## EXERCISE REQUIREMENTS
Update the lines below by replacing every occurrence of "centimetres" with "centimeters", leaving everything else unchanged. Omit the pictures from your answer.

_____

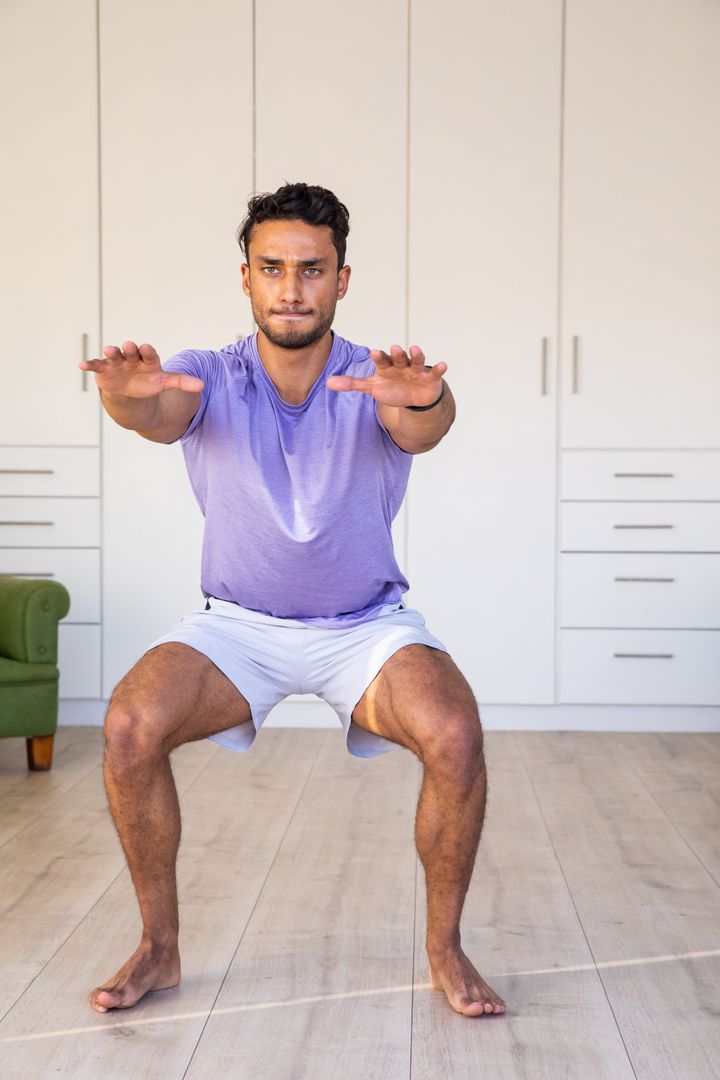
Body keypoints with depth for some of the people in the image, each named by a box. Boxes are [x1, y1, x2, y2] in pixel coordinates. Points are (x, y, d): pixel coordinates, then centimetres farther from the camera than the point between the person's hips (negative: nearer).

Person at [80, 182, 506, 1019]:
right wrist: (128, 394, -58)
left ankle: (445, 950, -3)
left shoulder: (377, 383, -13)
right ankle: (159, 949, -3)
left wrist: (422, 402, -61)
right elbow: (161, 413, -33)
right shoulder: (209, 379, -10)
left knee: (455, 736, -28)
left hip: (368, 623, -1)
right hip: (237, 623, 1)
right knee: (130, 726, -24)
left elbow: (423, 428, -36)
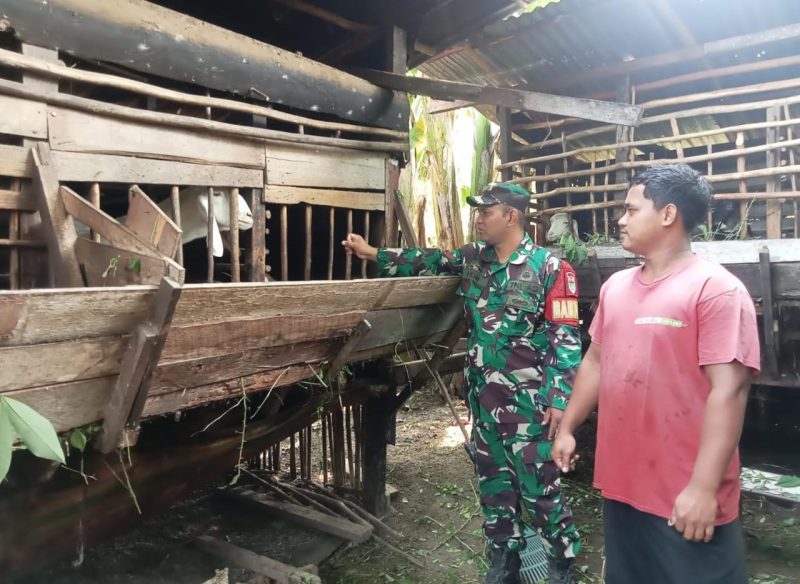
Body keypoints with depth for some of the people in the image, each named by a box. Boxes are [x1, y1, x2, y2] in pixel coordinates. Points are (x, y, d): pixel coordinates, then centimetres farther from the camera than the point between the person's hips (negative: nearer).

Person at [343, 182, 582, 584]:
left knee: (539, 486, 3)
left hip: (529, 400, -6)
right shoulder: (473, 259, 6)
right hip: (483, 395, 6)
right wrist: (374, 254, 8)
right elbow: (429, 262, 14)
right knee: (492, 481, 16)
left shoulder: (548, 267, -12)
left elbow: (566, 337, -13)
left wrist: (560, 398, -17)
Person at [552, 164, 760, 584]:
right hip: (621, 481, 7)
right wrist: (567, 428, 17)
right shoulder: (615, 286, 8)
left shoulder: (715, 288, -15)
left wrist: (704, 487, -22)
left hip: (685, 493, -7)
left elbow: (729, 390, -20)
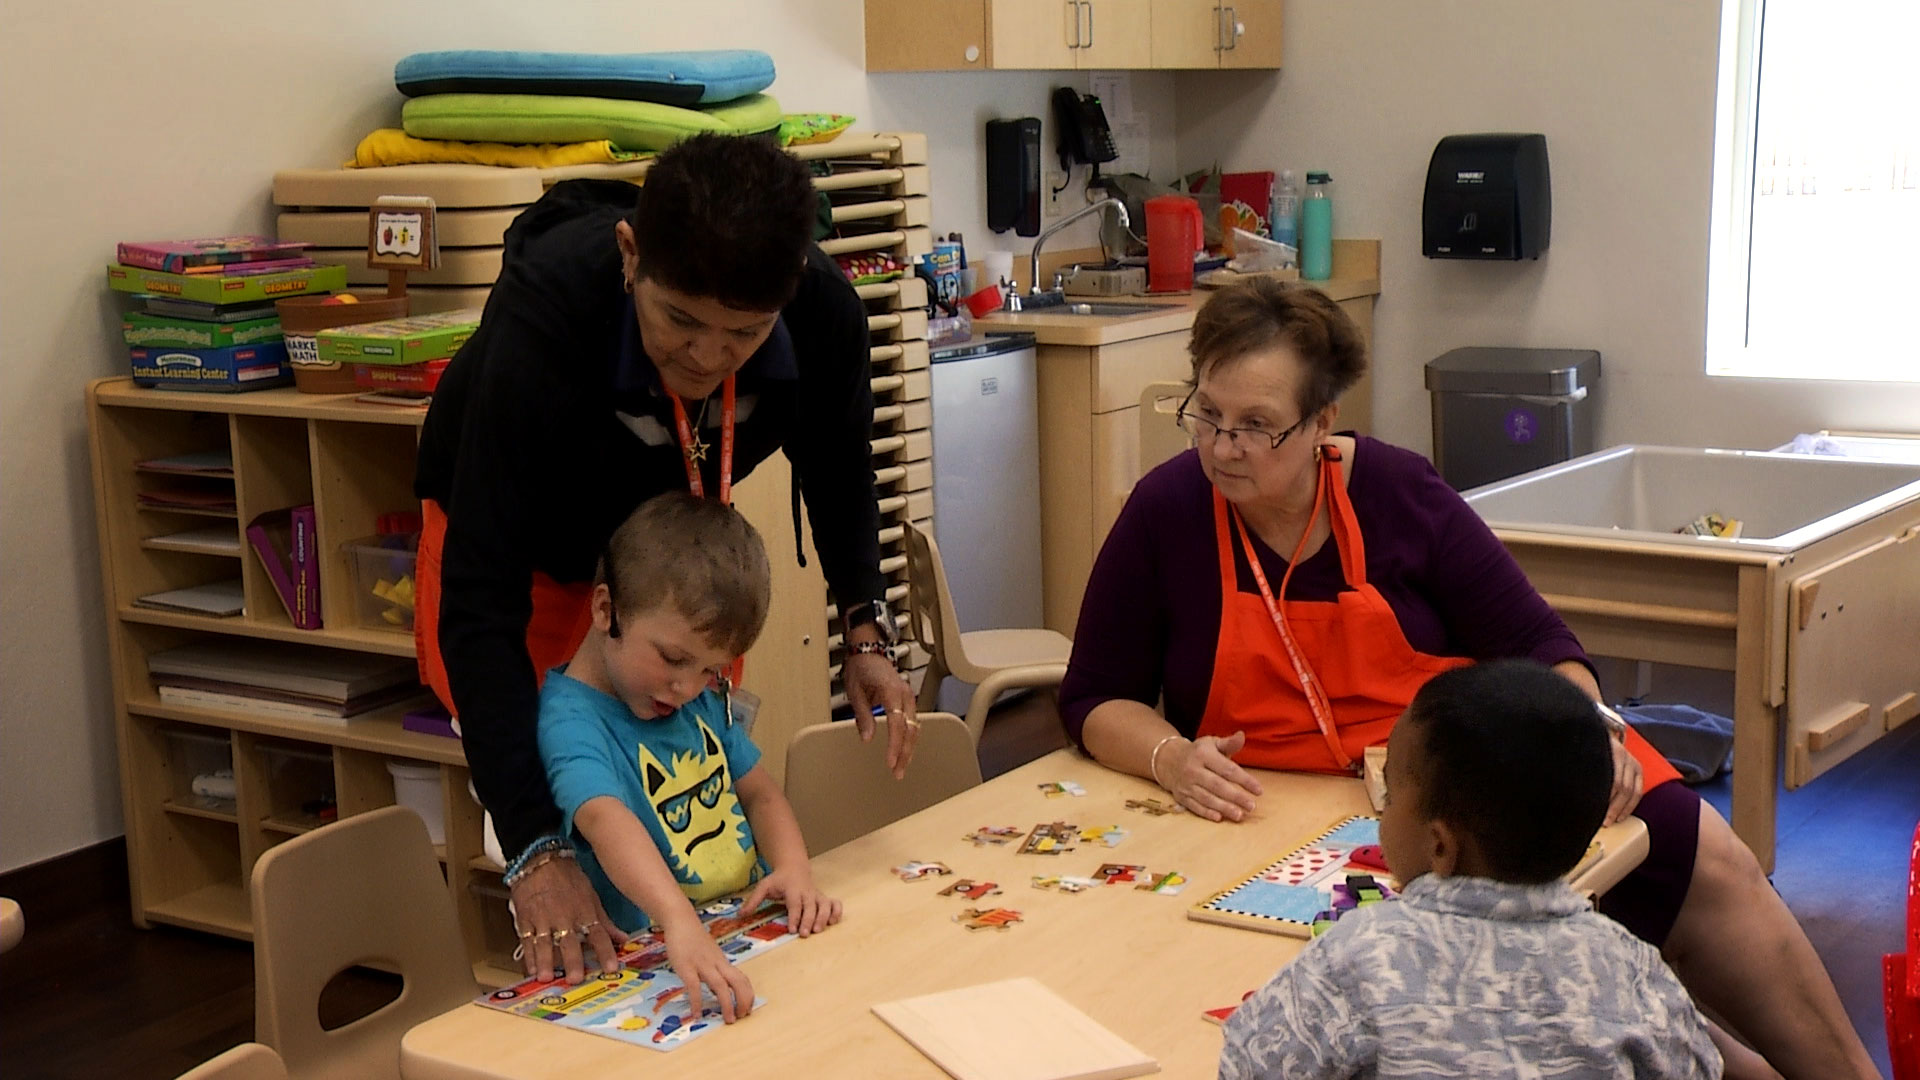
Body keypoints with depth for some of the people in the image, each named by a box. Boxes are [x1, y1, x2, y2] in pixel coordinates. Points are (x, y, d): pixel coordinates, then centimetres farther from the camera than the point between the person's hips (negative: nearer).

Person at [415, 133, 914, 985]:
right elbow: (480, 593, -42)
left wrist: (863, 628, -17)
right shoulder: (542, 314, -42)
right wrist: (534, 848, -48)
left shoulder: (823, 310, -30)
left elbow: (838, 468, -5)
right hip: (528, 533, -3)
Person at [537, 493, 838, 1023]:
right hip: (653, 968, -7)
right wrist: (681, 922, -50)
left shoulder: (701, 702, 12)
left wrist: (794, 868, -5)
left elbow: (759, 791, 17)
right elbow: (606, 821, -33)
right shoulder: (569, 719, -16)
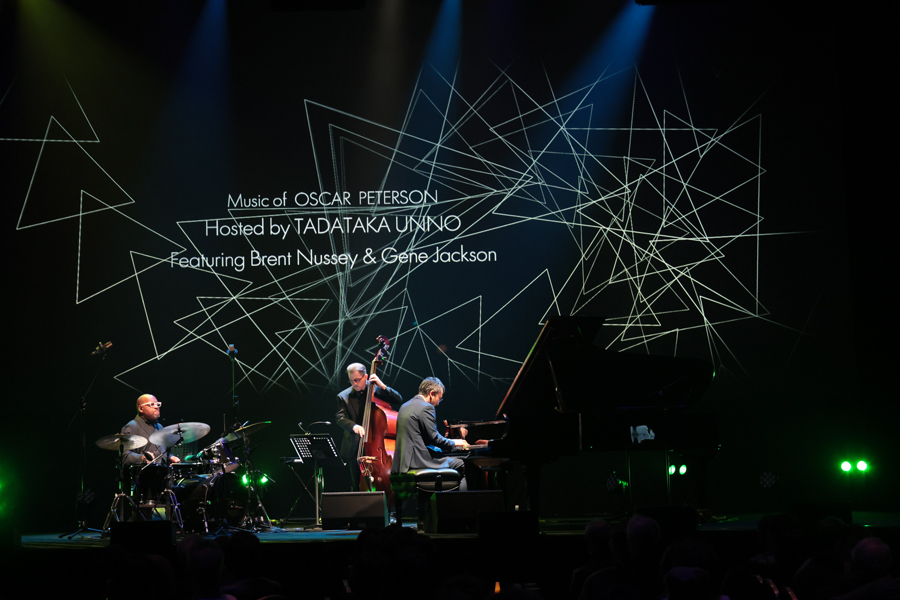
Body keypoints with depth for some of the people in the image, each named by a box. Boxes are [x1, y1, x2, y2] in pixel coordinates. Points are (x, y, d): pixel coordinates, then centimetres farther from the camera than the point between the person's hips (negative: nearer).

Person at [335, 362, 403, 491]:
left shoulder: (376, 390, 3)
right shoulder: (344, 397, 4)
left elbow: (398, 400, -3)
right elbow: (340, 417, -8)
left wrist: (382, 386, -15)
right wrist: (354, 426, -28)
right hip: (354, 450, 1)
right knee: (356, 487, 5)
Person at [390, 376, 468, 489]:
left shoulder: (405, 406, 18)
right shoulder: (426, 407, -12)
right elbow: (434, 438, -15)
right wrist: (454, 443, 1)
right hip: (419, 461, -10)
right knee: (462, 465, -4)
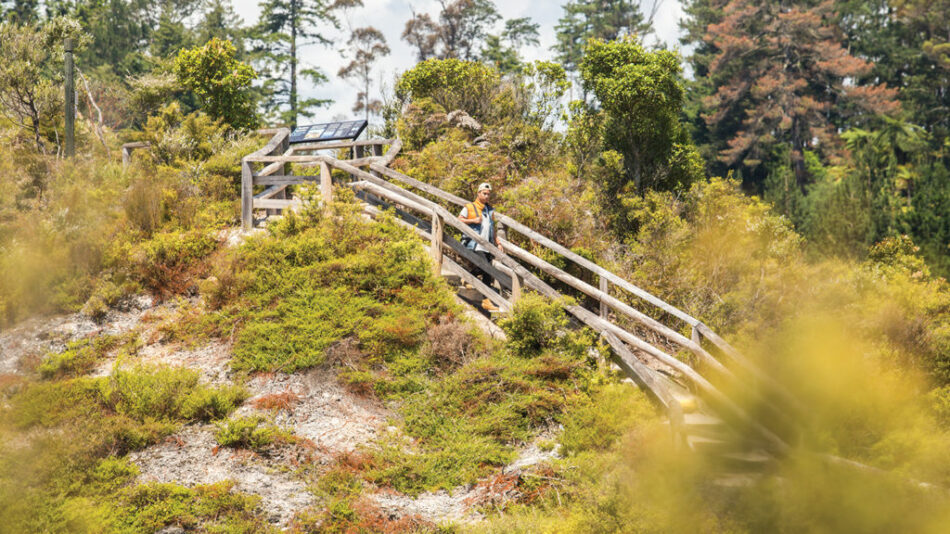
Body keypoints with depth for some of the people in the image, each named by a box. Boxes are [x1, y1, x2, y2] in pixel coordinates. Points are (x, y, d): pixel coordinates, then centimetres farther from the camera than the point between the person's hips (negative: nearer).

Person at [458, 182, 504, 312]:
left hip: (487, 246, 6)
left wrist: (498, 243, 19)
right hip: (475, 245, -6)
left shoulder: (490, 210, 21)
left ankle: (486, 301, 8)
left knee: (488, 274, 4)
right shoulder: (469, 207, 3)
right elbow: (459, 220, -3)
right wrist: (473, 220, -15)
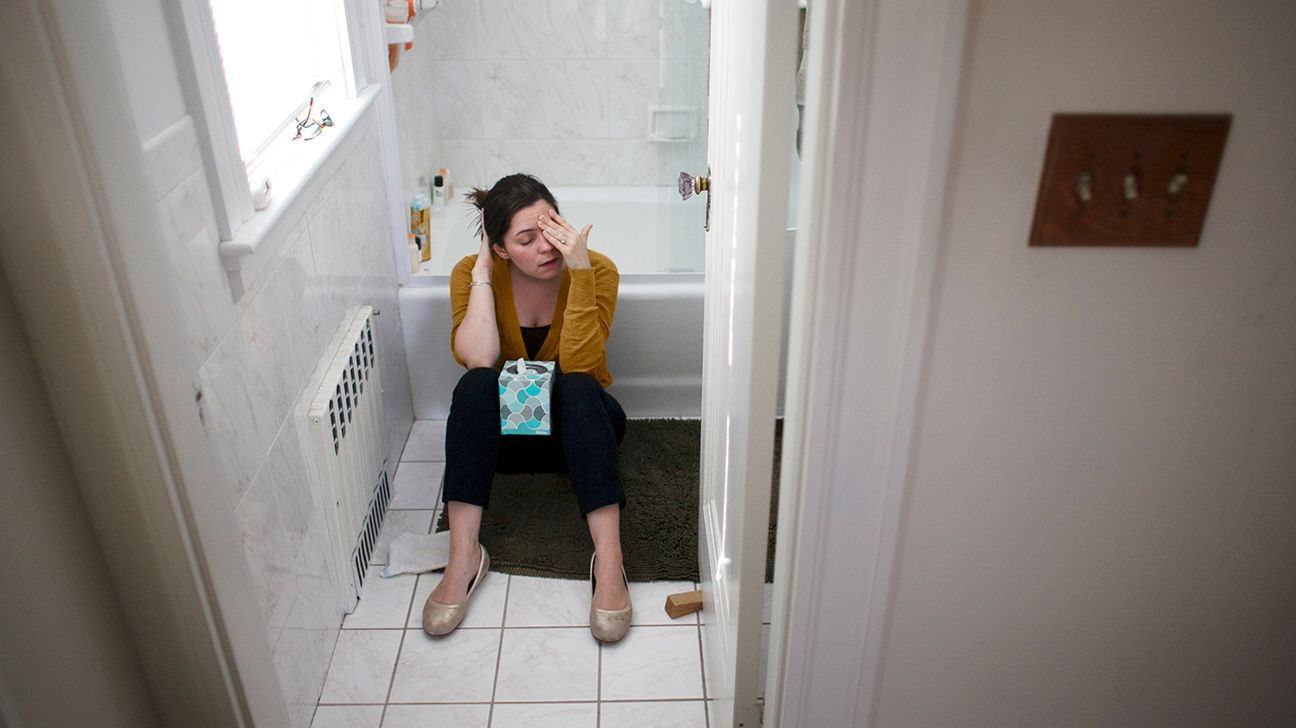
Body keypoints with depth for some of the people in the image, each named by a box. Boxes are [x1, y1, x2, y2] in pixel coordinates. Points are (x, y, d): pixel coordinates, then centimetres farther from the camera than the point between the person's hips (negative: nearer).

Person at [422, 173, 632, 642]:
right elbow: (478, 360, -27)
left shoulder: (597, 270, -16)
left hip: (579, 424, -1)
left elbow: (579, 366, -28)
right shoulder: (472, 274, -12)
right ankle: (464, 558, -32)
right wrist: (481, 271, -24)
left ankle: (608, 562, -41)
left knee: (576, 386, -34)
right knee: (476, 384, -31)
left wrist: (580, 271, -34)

_____

## RESPONSE TO THIS EXERCISE
Body keypoints with depth for some of the people in the image, each named by a box. Boxes are [x1, y1, x2, y2] in pixel coordinates. Points are (x, y, d): pixel coordinates, then centimeters farther from the camera than the point between the person's hips (negative: nearer).

Person at [80, 182, 506, 1019]:
right wrist: (128, 394, -58)
left ankle: (445, 950, -3)
left shoulder: (377, 383, -13)
right ankle: (159, 949, -3)
left wrist: (422, 402, -61)
right elbow: (161, 413, -33)
right shoulder: (209, 379, -10)
left knee: (455, 736, -28)
left hip: (368, 623, -1)
right hip: (237, 623, 1)
right knee: (130, 726, -24)
left elbow: (423, 428, -36)
Body keypoints with depth for some of the people in the image, each named by a box. Boxes are [x1, y1, x2, y2] in pixel coordinates. Points are (x, y, d): pixel coordinates, then centimeters farther from the camera than the point between the person's hips (negative: nearer).

Person at [343, 182, 582, 584]:
left knee: (539, 486, 3)
left hip: (529, 400, -6)
right shoulder: (473, 259, 6)
right hip: (483, 395, 6)
right wrist: (374, 254, 8)
right elbow: (429, 262, 14)
right knee: (492, 481, 16)
left shoulder: (548, 267, -12)
left elbow: (566, 337, -13)
left wrist: (560, 398, -17)
Person at [552, 164, 760, 584]:
right hip: (621, 481, 7)
right wrist: (567, 428, 17)
right shoulder: (615, 286, 8)
left shoulder: (715, 288, -15)
left wrist: (704, 487, -22)
left hip: (685, 493, -7)
left elbow: (729, 390, -20)
Body keypoints with depth for some of the people in the image, each named by a box. Boxes are [x1, y1, x2, y2] in pixel coordinates. Points are (x, y, d): pixel coordinates, then centimeters farther from the camera than the point between the person's hips (negative: nearer).

Person at [415, 133, 914, 985]:
right elbow: (480, 593, -42)
left wrist: (863, 628, -17)
right shoulder: (542, 314, -42)
right wrist: (534, 848, -48)
left shoulder: (823, 310, -30)
left elbow: (838, 468, -5)
right hip: (528, 533, -3)
Person at [537, 493, 838, 1023]:
right hip: (653, 968, -7)
right wrist: (681, 922, -50)
left shoulder: (701, 702, 12)
left wrist: (794, 868, -5)
left elbow: (759, 791, 17)
right elbow: (606, 821, -33)
right shoulder: (569, 719, -16)
Body keypoints with depth for some of the people in the image, each named by a box. Boxes are [x1, y1, x2, y2] in pixel coordinates. Points are (x, y, d): pixel coordinates, then centimeters farther from the camera than the point between the person's hips (negative: nearer).

Person at [335, 362, 403, 491]:
left shoulder: (376, 390, 3)
right shoulder: (344, 397, 4)
left elbow: (398, 400, -3)
right elbow: (340, 417, -8)
left wrist: (382, 386, -15)
right wrist: (354, 426, -28)
right hip: (354, 450, 1)
right knee: (356, 487, 5)
Person at [390, 376, 468, 489]:
left shoulder: (405, 406, 18)
right shoulder: (426, 407, -12)
right elbow: (434, 438, -15)
right wrist: (454, 443, 1)
right hip: (419, 461, -10)
right knee: (462, 465, -4)
Body keypoints with depth for some of the people in the image, each named by a box. Boxes are [x1, y1, x2, y2] in pixel coordinates. Points are (x, y, d): pixel coordinates, then centimeters farther from the camera than the point between the person's hips (negative: nearer).

Person at [458, 182, 504, 312]:
left hip: (487, 246, 6)
left wrist: (498, 243, 19)
right hip: (475, 245, -6)
left shoulder: (490, 210, 21)
left ankle: (486, 301, 8)
left knee: (488, 274, 4)
right shoulder: (469, 207, 3)
right elbow: (459, 220, -3)
right wrist: (473, 220, -15)
Body keypoints with depth for some of the people in the image, each named by a box. Boxes are [x1, y1, x2, y2] in pixel coordinates. Points are (x, y, d): pixel coordinates, then centimeters farther from the camera than the point between the person's hips (negative: nearer).

Person at [422, 173, 632, 642]:
right elbow: (478, 360, -27)
left shoulder: (597, 270, -16)
left hip: (579, 424, -1)
left elbow: (579, 366, -28)
right shoulder: (472, 274, -12)
right ankle: (464, 558, -32)
right wrist: (481, 271, -24)
left ankle: (608, 562, -41)
left knee: (576, 386, -34)
right knee: (476, 384, -31)
left wrist: (580, 271, -34)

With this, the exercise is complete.